Quando Kanon viu, ele não estava sendo levado para sua cabana, mas sim para a casa dos cavaleiros de bronze, mas ele não disse nada, pois Ikki corria ferozmente. E quando finalmente chegaram, ele respirou fundo e se apoiou nos joelhos para descansar.
- Vamos – disse, puxando Kanon pela mão novamente.
Quando chegaram no último degrau da escada, eles encontram Seiya e Jabu que pareciam estar discutindo, mas eles logo param ao ver Kanon e Ikki os olhando. Mas não puderam olhar muito, pois Ikki logo passou reto por eles, puxando Kanon.
Seiya abriu a boca para dizer algo, mas se calou, pois poderia ser morto se dissesse o que estava pensando no momento. E quando Ikki entrou em seu quarto, ele voltou a discutir com Jabu, mas eles logo fizeram as pazes e trataram de fofocar.
Ao entrarem no quarto, Kanon se sentou na cama, mas Ikki logo o puxou para dentro do banheiro.
- Tome um banho quente – disse, e começou a retirar suas roupas com a ajuda de Kanon.
Quando estava totalmente nu, Ikki o abraçou por trás e beijou sua nuca antes de empurrá-lo até o chuveiro, ligando-o. E rapidamente uma água quente caiu sobre o corpo de Kanon, que relaxou.

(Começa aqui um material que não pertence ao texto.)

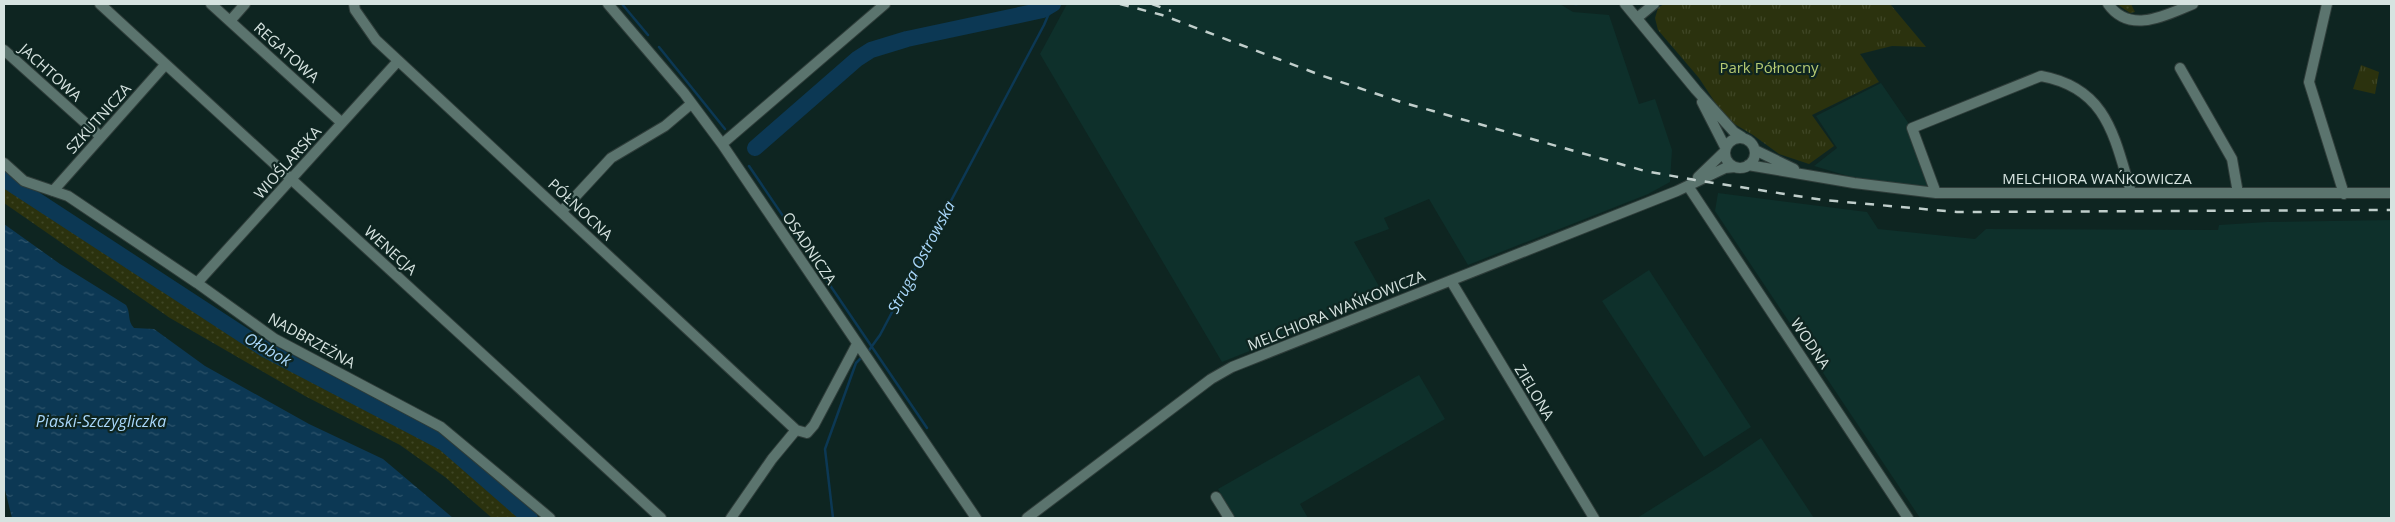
<svg xmlns="http://www.w3.org/2000/svg" width="2395" height="522" font-family="'Open Sans',sans-serif">
<style>
.built{fill:#0e302b}
.grass{fill:url(#grass-dots)}
.park{fill:url(#park-tufts)}
.water{fill:url(#water-ripples)}
.lines{fill:none;stroke-linecap:round;stroke-linejoin:round}
.stream{stroke:#0c3854;stroke-width:2.5}
.river{stroke:#0c3854;stroke-width:16}
.minor-casing{stroke:#2f3d3a;stroke-width:12}
.minor{stroke:#5b746e;stroke-width:10}
.rail{stroke:#c0cecb;stroke-width:2.5;stroke-dasharray:9 9;stroke-linecap:butt}
.labels{text-anchor:middle;dominant-baseline:central;stroke-width:4.5;stroke-linejoin:round;paint-order:stroke}
.street-label{font-size:15px;fill:#d6e3e0;stroke:#0e2521}
.park-label{font-size:15px;fill:#b6ca73;stroke:#0e2521}
.water-label{font-size:16px;font-style:italic;fill:#a9d7fa;stroke:#0e2521}
</style>
<defs>
<pattern id="grass-dots" width="8" height="8" patternUnits="userSpaceOnUse" patternTransform="scale(1.25)"><rect width="8" height="8" fill="#2b320e"/><path d="M2 2h.1M6 6h.1" fill="none" stroke="#3f4625" stroke-width="1.8" stroke-linecap="round"/></pattern>
<pattern id="park-tufts" width="24" height="20" patternUnits="userSpaceOnUse" patternTransform="scale(1.25)"><rect width="24" height="20" fill="#2b320e"/><path d="M3 7l-1-3M5 7V3M7 7l1-3M15 17l-1-3M17 17v-4M19 17l1-3" fill="none" stroke="#3f4625"/></pattern>
<pattern id="water-ripples" width="26" height="14" patternUnits="userSpaceOnUse" patternTransform="scale(1.25)"><rect width="26" height="14" fill="#0c3854"/><path d="M2 4q2-2 4 0t4 0M15 11q2-2 4 0t4 0" fill="none" stroke="#2f556c"/></pattern>
</defs>
<rect width="100%" height="100%" fill="#0e2521"/>
<path class="built" d="M1067,4H1560L1573,12L1609,15L1639,104L1655,99L1672,150L1670,182L1648,194L1468,265L1429,199L1384,218L1389,229L1354,242L1385,297L1222,362L1040,54Z
M1881,83L1909,124L1908,131L1928,187L1855,178L1814,166L1837,148L1816,116Z
M1718,193L1867,212L1878,229L1975,239L1986,229L2218,230L2219,225L2267,222L2391,220V518H1920L1715,211Z
M1649,270L1751,427L1704,457L1602,301Z
M1419,375L1445,419L1300,504L1308,518H1235L1218,489Z
M1761,438L1814,518H1637L1717,468Z"/>
<path class="grass" d="M2117,4H2131L2135,12L2130,13Z
M4,185L234,338L264,356L370,408L441,447L521,518H492L445,477L400,445L305,396L170,318L4,203Z"/>
<path class="park" d="M1664,4H1890L1926,47L1892,46L1860,54L1879,82L1812,115L1834,146L1809,164L1779,154L1753,135L1726,119L1699,78L1658,30L1655,18L1658,8Z
M2361,65L2379,72L2375,94L2353,89Z"/>
<path class="water" d="M4,224L60,264L126,305C131,313 127,321 134,328L154,329L205,366L309,424L383,459L453,518H12L4,486Z"/>
<g class="lines">
<path class="stream" d="M622,4L648,35
M1575,4H1577
M659,47L725,129
M749,166L927,428
M867,353L880,335L1044,25L1053,4
M833,518L825,449L856,363L863,356"/>
<path class="river" d="M755,148L857,59L871,50L907,39L1043,10L1053,4
M4,179L266,350L444,443L530,518"/>
<defs>
<path id="minor" d="M100,4L661,518
M211,4L342,123
M354,4L355,10L376,40L796,430
M608,4L684,93L722,144L976,518
M1625,4L1696,90L1734,132L1742,137
M2108,4C2130,35 2166,15 2193,4
M2327,4L2309,82L2344,194
M1637,18L1654,4
M230,21L245,4
M4,50L101,137
M2180,68L2232,159L2238,193
M1702,102L1725,147
M1725 153a15 15 0 1 1 30 0a15 15 0 1 1-30 0Z
M722,144L885,4
M1755,150L1794,169
M4,163L24,181L68,196L197,283L275,339L441,427L550,518
M1748,165L1854,183L1936,193H2391
M1698,177L1724,152
M1688,186L1908,518
M53,191L165,65
M1936,193L1912,128L2041,76C2107,88 2114,136 2131,192
M562,211L611,158L665,126L691,104
M1451,281L1594,518
M197,283L398,61
M1216,497L1229,518
M731,518L772,459L796,430L807,433L814,425L857,344
M1027,518L1211,379L1232,367L1677,191L1725,168L1735,167"/>
</defs>
<use href="#minor" class="minor-casing"/>
<use href="#minor" class="minor"/>
<path class="rail" d="M1120,4L1162,15L1323,76L1401,102L1645,171L1695,180L1823,200L1957,212L2391,210
M1152,4L1171,11"/>
</g>
<g class="labels">
<g class="street-label">
<text transform="translate(287 52) rotate(42)">REGATOWA</text>
<text transform="translate(51 72) rotate(42)">JACHTOWA</text>
<text transform="translate(98 118) rotate(-48)">SZKUTNICZA</text>
<text transform="translate(287 162) rotate(-48)">WIOŚLARSKA</text>
<text x="2097" y="178">MELCHIORA WAŃKOWICZA</text>
<text transform="translate(581 209) rotate(43)">PÓŁNOCNA</text>
<text transform="translate(810 248) rotate(56)">OSADNICZA</text>
<text transform="translate(391 250) rotate(42)">WENECJA</text>
<text transform="translate(1336 310) rotate(-22)">MELCHIORA WAŃKOWICZA</text>
<text transform="translate(312 340) rotate(29)">NADBRZEŻNA</text>
<text transform="translate(1811 343) rotate(56)">WODNA</text>
<text transform="translate(1535 392) rotate(59)">ZIELONA</text>
</g>
<g class="park-label">
<text x="1769" y="67">Park Północny</text>
</g>
<g class="water-label">
<text transform="translate(921 257) rotate(-62)">Struga Ostrowska</text>
<text transform="translate(268 349) rotate(30)">Ołobok</text>
<text x="101" y="421">Piaski-Szczygliczka</text>
</g>
</g>
<rect width="2395" height="522" fill="none" stroke="#d6e3e0" stroke-width="10"/>
</svg>
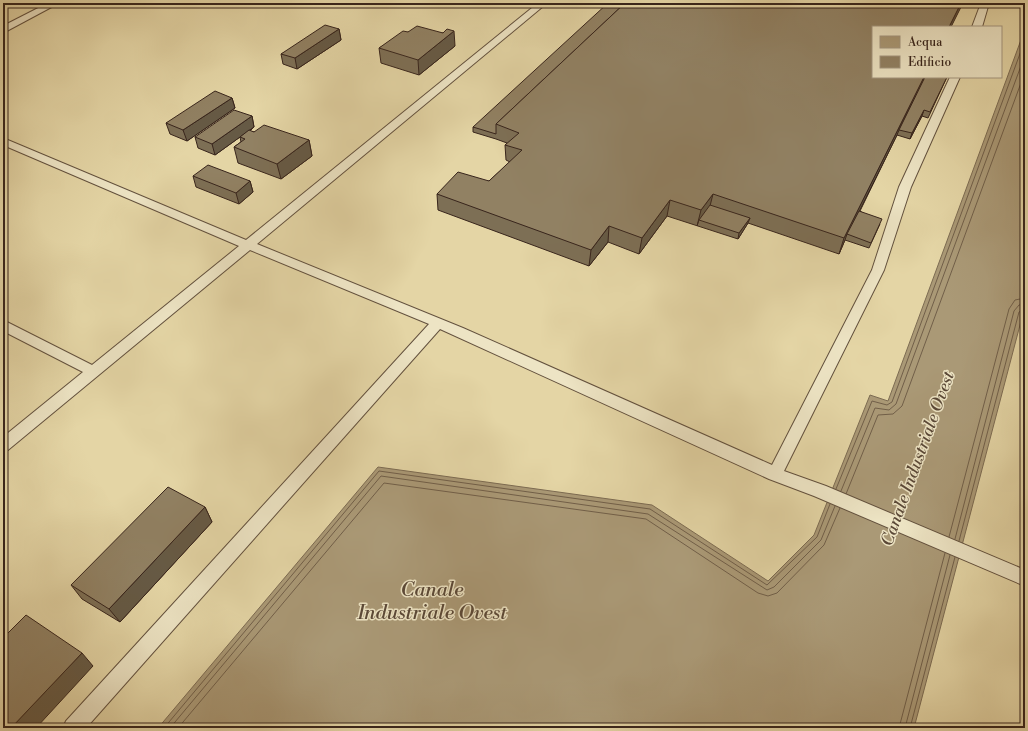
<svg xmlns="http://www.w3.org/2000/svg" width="1028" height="731" viewBox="0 0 1028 731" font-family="'Libre Bodoni',serif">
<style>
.water{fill:#aa9976;stroke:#7c6b52}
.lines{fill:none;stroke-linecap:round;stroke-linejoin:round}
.shore{stroke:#715f49;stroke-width:1}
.service-casing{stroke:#63513e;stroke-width:2}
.service{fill:#ede4c4;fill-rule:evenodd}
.wall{fill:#7d6f55;stroke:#38251c}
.shaded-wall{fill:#665a45;stroke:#38251c}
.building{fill:#918163;stroke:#38251c}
.labels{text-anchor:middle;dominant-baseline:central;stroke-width:3;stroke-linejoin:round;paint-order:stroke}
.water-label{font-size:17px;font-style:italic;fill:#5a4837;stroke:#ede4c4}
.near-water-label{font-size:20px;font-style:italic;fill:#5a4837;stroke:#ede4c4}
</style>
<rect width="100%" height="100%" fill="#e4d5a5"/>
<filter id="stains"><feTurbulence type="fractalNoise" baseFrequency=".005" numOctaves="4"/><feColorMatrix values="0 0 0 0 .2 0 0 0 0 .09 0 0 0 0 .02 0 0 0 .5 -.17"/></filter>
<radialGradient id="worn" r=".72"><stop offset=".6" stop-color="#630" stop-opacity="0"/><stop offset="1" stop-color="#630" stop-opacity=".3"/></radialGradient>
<polygon class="water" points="1025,29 1025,306 914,728 158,728 378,467 652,505 768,581 814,535 870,395 888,401"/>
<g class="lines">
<g class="shore">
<polyline points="836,489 872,401 887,405 892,402 1025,40"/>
<polyline points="841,491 875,408 889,410 896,404 1025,55"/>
<polyline points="846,494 878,415 893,414 902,406 1025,72"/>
<polyline points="949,537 1009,309 1015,300 1025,298"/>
<polyline points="955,539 1014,311 1019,305 1025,304"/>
<polyline points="959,541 1019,312 1025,309"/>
<polyline points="164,728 379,471 650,509 767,585 817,537 830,504"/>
<polyline points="170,728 381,476 648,514 767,590 774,587 821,540 835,506"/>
<polyline points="178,728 384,483 646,519 758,593 768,596 777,593 824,545 840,508"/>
<polyline points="899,728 945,553"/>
<polyline points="905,728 950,555"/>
<polyline points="910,728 955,557"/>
</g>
<defs>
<g id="service">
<polygon points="48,3 59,3 3,33 3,26"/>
<polygon points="538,3 547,3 257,244 463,328 772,465 872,270 899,187 950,77 960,77 911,187 884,270 784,471 826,486 1025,570 1025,586 814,496 769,479 440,329 86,728 63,728 66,721 429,324 250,250 8,450 3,452 3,437 83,372 3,331 3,320 92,365 239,246 3,145 3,138 246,240"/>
<polygon points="981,3 989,3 982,27 972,27"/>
</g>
</defs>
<use href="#service" class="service-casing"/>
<use href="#service" class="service"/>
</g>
<g class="wall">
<polygon points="873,27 947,77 928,118 922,116 910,139 897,135 860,211 880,224 869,248 845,240 839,254 748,223 738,239 667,216 639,254 608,242 589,266 438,210 437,194 489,181 510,162 506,160 505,145 507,143 496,139 473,132 473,127"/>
<polygon points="339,29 341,40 297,69 283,64 281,54"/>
<polygon points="408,32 443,33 455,46 419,75 381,63 379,48"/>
<polygon points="232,98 235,108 187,141 170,134 166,123"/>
<polygon points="252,116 254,127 250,131 254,132 309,140 312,156 281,179 238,163 234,147 241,142 240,137 215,155 198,148 195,137"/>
<polygon points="193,176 250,181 253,192 239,204 196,187"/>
<polygon points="205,507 212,522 120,622 82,599 71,585"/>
</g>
<g class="shaded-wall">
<polygon points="961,3 963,3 951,27 949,27"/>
<polygon points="339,29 341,40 297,69 295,58"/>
<polygon points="454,31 455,46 419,75 418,60"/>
<polygon points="924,77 926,77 899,130 897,135 848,234 847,234 845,240 839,254 844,238"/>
<polygon points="232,98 235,108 187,141 183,130"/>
<polygon points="924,110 922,116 910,139 912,133"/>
<polygon points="252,116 254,127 215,155 212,144"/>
<polygon points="309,140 312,156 281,179 277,164"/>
<polygon points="250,181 253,192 239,204 236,193"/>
<polygon points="713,194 709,210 699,220 697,226 701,210"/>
<polygon points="670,200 667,216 639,254 642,238"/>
<polygon points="750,218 748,223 738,239 739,233"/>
<polygon points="609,226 608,242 589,266 591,250"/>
<polygon points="205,507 212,522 120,622 109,609"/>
<polygon points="82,653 93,666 36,728 11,728"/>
</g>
<g class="building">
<polygon points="608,3 625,3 496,124 496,134 473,127"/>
<polygon points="625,3 961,3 949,27 873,27 873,77 924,77 844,238 713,194 701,210 670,200 642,238 609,226 591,250 437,194 458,172 489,181 522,150 505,145 519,133 496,124"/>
<polygon points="325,25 339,29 295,58 281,54"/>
<polygon points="417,26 443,33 447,29 454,31 418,60 379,48 403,31 408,32"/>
<polygon points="925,77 947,77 930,112 924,110 912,133 899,130"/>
<polygon points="215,91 232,98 183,130 166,123"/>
<polygon points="234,110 252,116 212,144 195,137"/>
<polygon points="264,125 309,140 277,164 234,147 245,139 240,137 249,130 254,132"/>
<polygon points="208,165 250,181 236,193 193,176"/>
<polygon points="710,205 750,218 739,233 699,220"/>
<polygon points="859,211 882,219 871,243 847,234"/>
<polygon points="168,487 205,507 109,609 71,585"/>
<polygon points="26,615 82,653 11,728 3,728 3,638"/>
</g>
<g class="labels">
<g class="water-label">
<text transform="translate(918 459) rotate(-70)">Canale Industriale Ovest</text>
</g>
<g class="near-water-label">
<text x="432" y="590">Canale<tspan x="432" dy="23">Industriale Ovest</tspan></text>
</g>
</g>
<rect width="1028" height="731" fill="none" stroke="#e4d5a5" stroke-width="16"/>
<rect x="4" y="4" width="1020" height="723" fill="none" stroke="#38251c" stroke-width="2"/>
<rect x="8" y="8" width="1012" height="715" fill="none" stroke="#38251c"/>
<rect x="872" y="26" width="130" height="52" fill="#ede4c4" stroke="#a59881"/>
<rect x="880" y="36" width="20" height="12" fill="#aa9976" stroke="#a59881"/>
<text x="908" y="46" font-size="12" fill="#38251c">Acqua</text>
<rect x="880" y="56" width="20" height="12" fill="#918163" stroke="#a59881"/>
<text x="908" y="66" font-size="12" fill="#38251c">Edificio</text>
<rect width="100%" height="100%" filter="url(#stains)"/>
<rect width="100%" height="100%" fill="url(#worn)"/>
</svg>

Ikki retirou suas roupas e foi até Kanon, abraçando-o embaixo daquela chuva quente. Eles demoraram muito tempo no banho, mas quando saíram, pareciam revitalizados. Kanon foi se deitar, usando um camisetão de Ikki, que chegava até o meio de suas coxas. E fênix estava pegando algumas cobertas no armário para aquecê-los na noite.
Kanon sentiu uma pontada no peito, mas não disse nada. Ele ficou de barriga para baixo e fechou os olhos, como se fosse dormir.
- Está com sono? – indagou, desanimado. Ele pensou que poderia se divertir um pouco como da outra vez.
- Sim. Boa noite.
Ikki se aproximou, retirando algumas mechas de seus cabelos, que ainda estavam úmidas e então mostrou um olhar triste para Kanon, que tentou não olhá-lo mais.
- Está doendo muito?
- Não, vai passar. Descanse.
- Depois de você.
Kanon não respondeu. Ele fechou os olhos e depois de lutar muito acabou dormindo, e vendo que ele finalmente o fez, Ikki deitou-se ao seu lado e dormiu abraçado ao seu corpo.
Na manhã seguinte, Kanon acordou com um barulho alto. Ele se sentou na cama, retirando seus cabelos embaraçados que caíam por seu rosto, para ver a bagunça que estava naquele quarto. Ele demorou a entender o que estava acontecendo até ver as suas roupas empilhadas em cima da cama.
- Mas... O que está acontecendo?
Ikki apareceu na sua frente, quando saiu do banheiro. Ele foi até Kanon e lhe deu um beijo nos lábios para voltar a mexer no seu guarda roupa.
- Nunca pensei que tinha tanta coisa – disse ele.
- Está fazendo as malas? Está indo embora? – indagou, sentindo medo da resposta, mas não demonstrou.
- Sim... – sorriu – estamos.
- Estamos? Desde quando?
- Não disse que queria sair daqui? Então vamos sair... Também estou cansado daqui. Vamos para um lugar calmo.
Kanon se levantou e olhou para Ikki, que não lhe dava atenção. E depois olhou para suas roupas, vendo que só faltava colocar em alguma mala para estar tudo pronto. E as coisas de Ikki pareciam estar prontas também e ao seu ver, ele tinha menos coisas que ele.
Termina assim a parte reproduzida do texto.